No era fácil en el siglo XVII, decir lo dijo y cómo lo dijo. Creyó más en la justicia que en las leyes, más en los desposeídos que en los poderosos, más en la libertad que en el halago. Y muchos halagos tuvo que hacer para supervivir aunque en su naturaleza estaba decir lo que pensaba y escribir en libertad. En esa firme defensa perdió la vida y la fortuna, que siempre le fue esquiva. Conoció cárceles y necesidades, exilios y destierros, pero no pudieron arrebatarle la gracia de sus sátiras y jácaras, la belleza de sus sonetos, ni la deslumbrante agudeza de El buscón o la armonía y profundidad de sus sueños. Nadie le podrá arrebatar La fortuna con seso o la hora de todos. Tuvo mala suerte y malas compañías y pocas horas placenteras. Conoció reyes y validos, fue protegido y expulsado pero nunca dejó de hablar, de escribir, para todos: ricos o pobres, palaciegos o plebeyos, nobles o humildes. A todos supo pintar en sus espejos conversos, a todos censuró, corrigió, burló y, alguna vez, defendió.
“País nuestro de futuro mejorable, de mañana incierto, en esta tierra disgregada pero que no se rinde”
Sus huesos están perdidos, mezclados y confundidos. Sus restos, compartidos con pícaros, alguaciles, jueces o boticarios. No nos hacía falta que haya venido otra vez a nuestra memoria, a nuestra actualidad, porque haya sido citado por uno de los mayores pícaros de nuestra España. País nuestro de futuro mejorable, de mañana incierto, en esta tierra disgregada pero que no se rinde, ni se dejará truncar.

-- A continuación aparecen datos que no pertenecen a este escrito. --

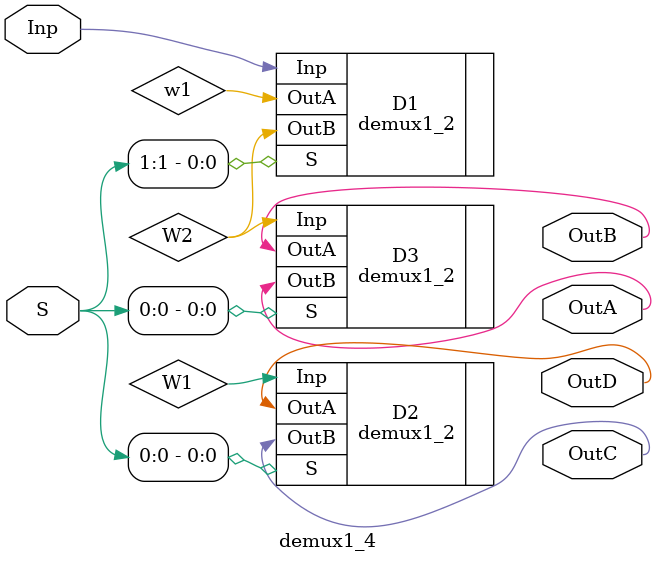
<source format=v>
module demux1_4(Inp, S, OutA, OutB, OutC, OutD);

input Inp;			//Input Signal
input [1:0] S;			//Select Sig
output OutA, OutB, OutC, OutD;  //Output
wire W1, W2;

//Instantiating demux1_2
demux1_2 D1(.Inp(Inp), .S(S[1]), .OutA(w1), .OutB(W2));   
demux1_2 D2(.Inp(W1), .S(S[0]), .OutA(OutD), .OutB(OutC)); 
demux1_2 D3(.Inp(W2), .S(S[0]), .OutA(OutB), .OutB(OutA)); 
endmodule

</source>
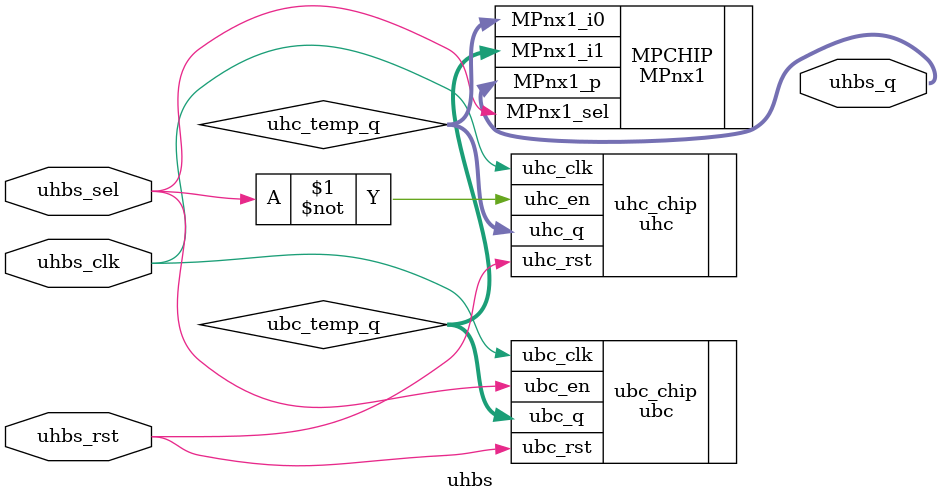
<source format=v>
`timescale 1ns / 1ps

module uhbs(
    input uhbs_clk,                              // Clock for uhbs
    input uhbs_rst,                              // Reset for uhbs
    input uhbs_sel,                               // En for uhbs
    output [3:0] uhbs_q                          // Output for ssd
    );
    
    wire [3:0] ubc_temp_q;
    wire [3:0] uhc_temp_q;
    
    ubc ubc_chip(
        .ubc_clk(uhbs_clk),                              // Clock for ubc
        .ubc_rst(uhbs_rst),                              // Reset for ubc
        .ubc_en(uhbs_sel),                               // En for ubc
        .ubc_q(ubc_temp_q)                          // Output for ssd
    );    
    
        uhc uhc_chip(
        .uhc_clk(uhbs_clk),                              // Clock for ubc
        .uhc_rst(uhbs_rst),                              // Reset for ubc
        .uhc_en(~uhbs_sel),                               // En for ubc
        .uhc_q(uhc_temp_q)                          // Output for ssd
    );  
    
     MPnx1 #(.SIZE(4)) MPCHIP   
    (
        .MPnx1_i0(uhc_temp_q),
        .MPnx1_i1(ubc_temp_q),
        .MPnx1_sel(uhbs_sel),
        .MPnx1_p(uhbs_q)
    );
endmodule

</source>
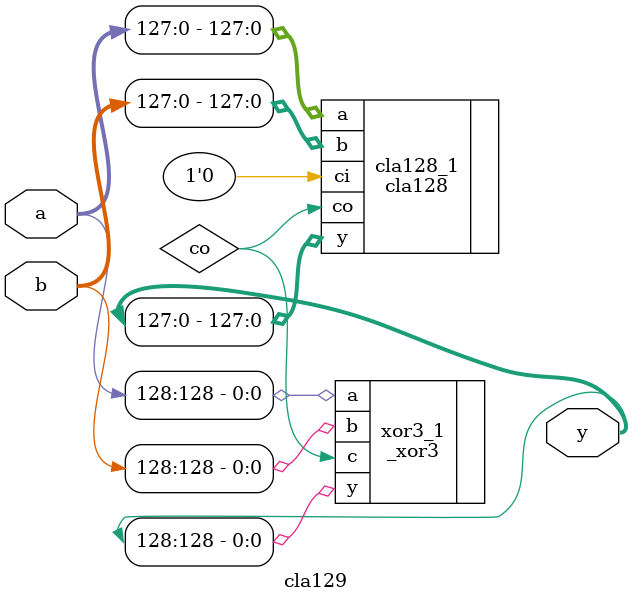
<source format=v>
module cla129(a, b, y);
    input[128:0] a, b;

    output[128:0] y;

    wire co;

    cla128 cla128_1(.a(a[127:0]), .b(b[127:0]), .ci(1'b0), .co(co), .y(y[127:0]));
    _xor3 xor3_1(.a(a[128]), .b(b[128]), .c(co), .y(y[128])); 
endmodule
</source>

Nosotros, muchos, amantes de los callos y visitantes de casquerías, de las libertades, el vino, la tauromaquia. Nosotros, lejos de saunas y prostíbulos, cerca de Quevedo y de Eduardo Mendoza, los que vivimos superando riñas de gatos, leyendo y recordando que también fuimos, somos deudores de algunos españoles merecieron vivir y que aún después de muertos vivirán. Viva el vino, viva Quevedo, vivan casquerías y callos.
Nos vamos de fiestas y ferias, nos vamos con de esas sus letrillas satíricas: “…De mi desdicha me fio, de fortuna nada espero, sino es algún mal postrero, que será el primer bien mío: no corra más tras desvío y por no quedar corrido, yo he hecho lo que he podido, Fortuna lo que ha querido”.